- Exercise materials:
+ + + + +

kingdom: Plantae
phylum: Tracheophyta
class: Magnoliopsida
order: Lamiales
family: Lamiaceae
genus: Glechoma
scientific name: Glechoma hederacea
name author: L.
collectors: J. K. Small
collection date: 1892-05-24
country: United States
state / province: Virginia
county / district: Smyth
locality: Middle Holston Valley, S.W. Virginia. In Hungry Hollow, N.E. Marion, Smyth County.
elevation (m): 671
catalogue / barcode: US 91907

+ + + + +

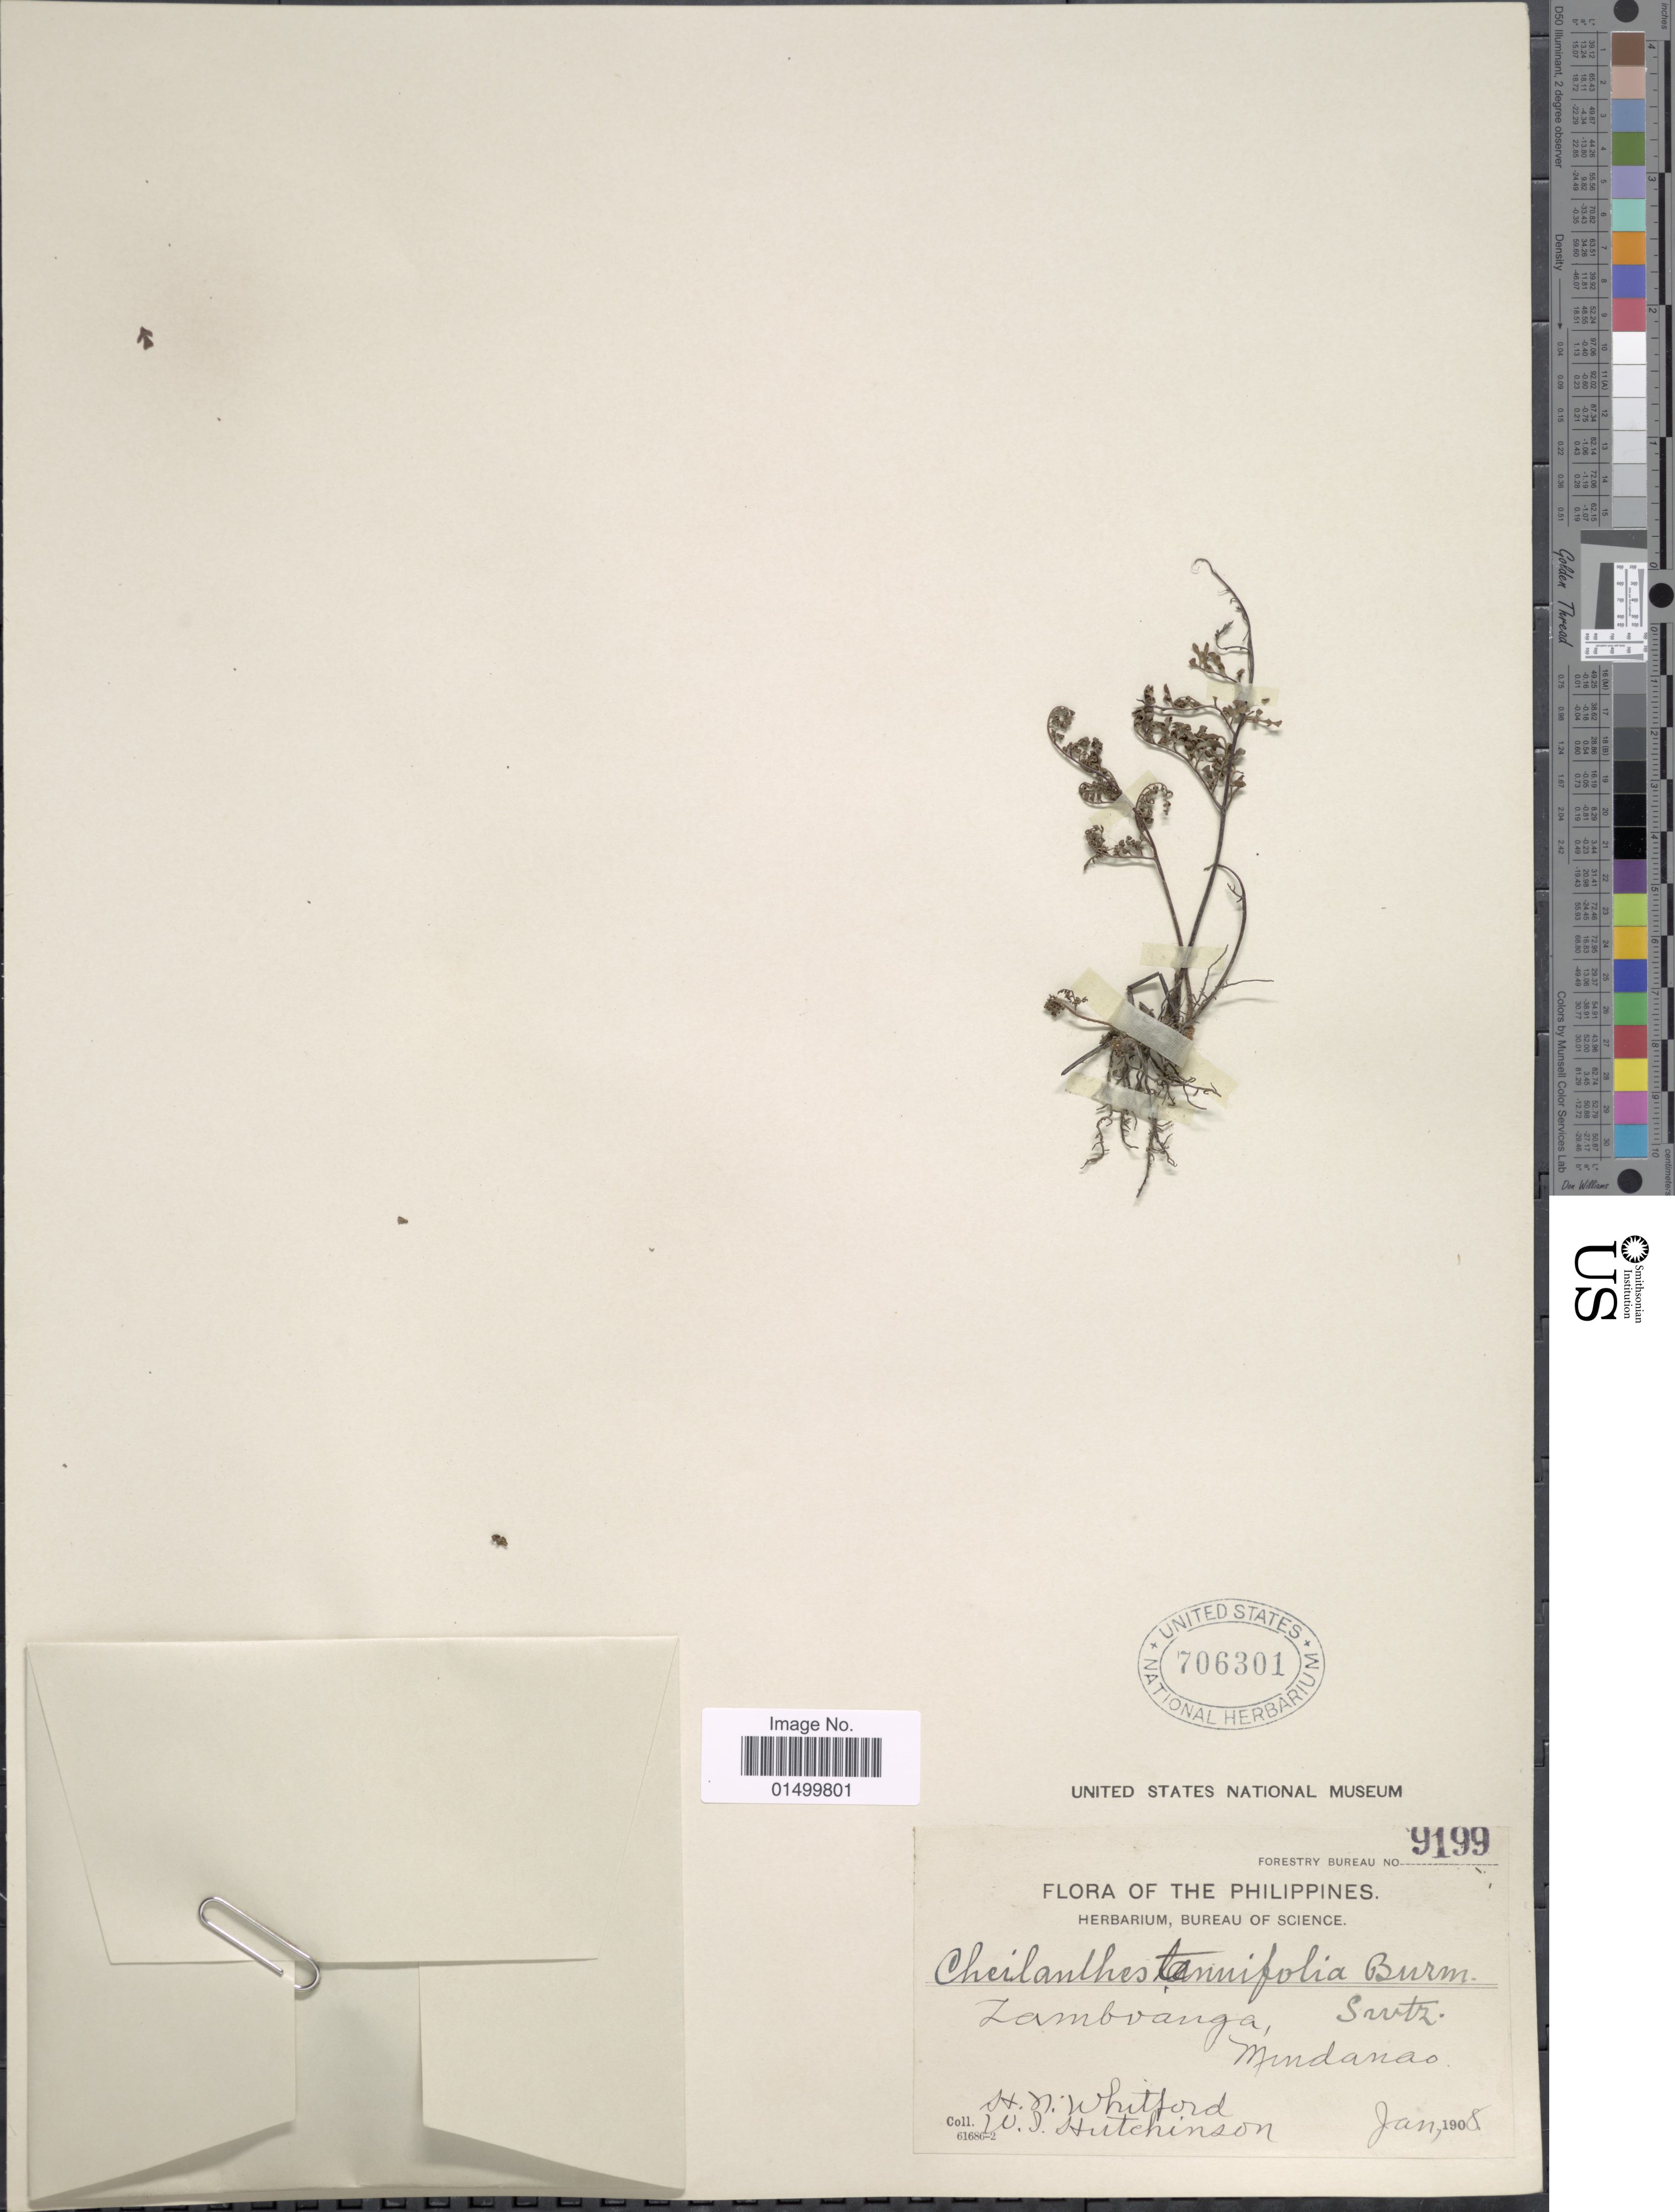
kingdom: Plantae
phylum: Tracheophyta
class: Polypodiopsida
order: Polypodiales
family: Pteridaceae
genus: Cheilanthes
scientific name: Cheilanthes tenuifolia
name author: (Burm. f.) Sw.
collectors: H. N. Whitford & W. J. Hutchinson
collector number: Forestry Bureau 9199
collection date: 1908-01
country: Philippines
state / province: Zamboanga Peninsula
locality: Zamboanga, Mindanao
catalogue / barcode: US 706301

+ + + + +

- Aim: Put the lines between the one containing "country: Philippines" and the one containing "catalogue / barcode: US 706301", inclusive, into a JSON list of strings, one string per line and blank lines omitted.

- Completed task:
[
  "country: Philippines",
  "state / province: Zamboanga Peninsula",
  "locality: Zamboanga, Mindanao",
  "catalogue / barcode: US 706301"
]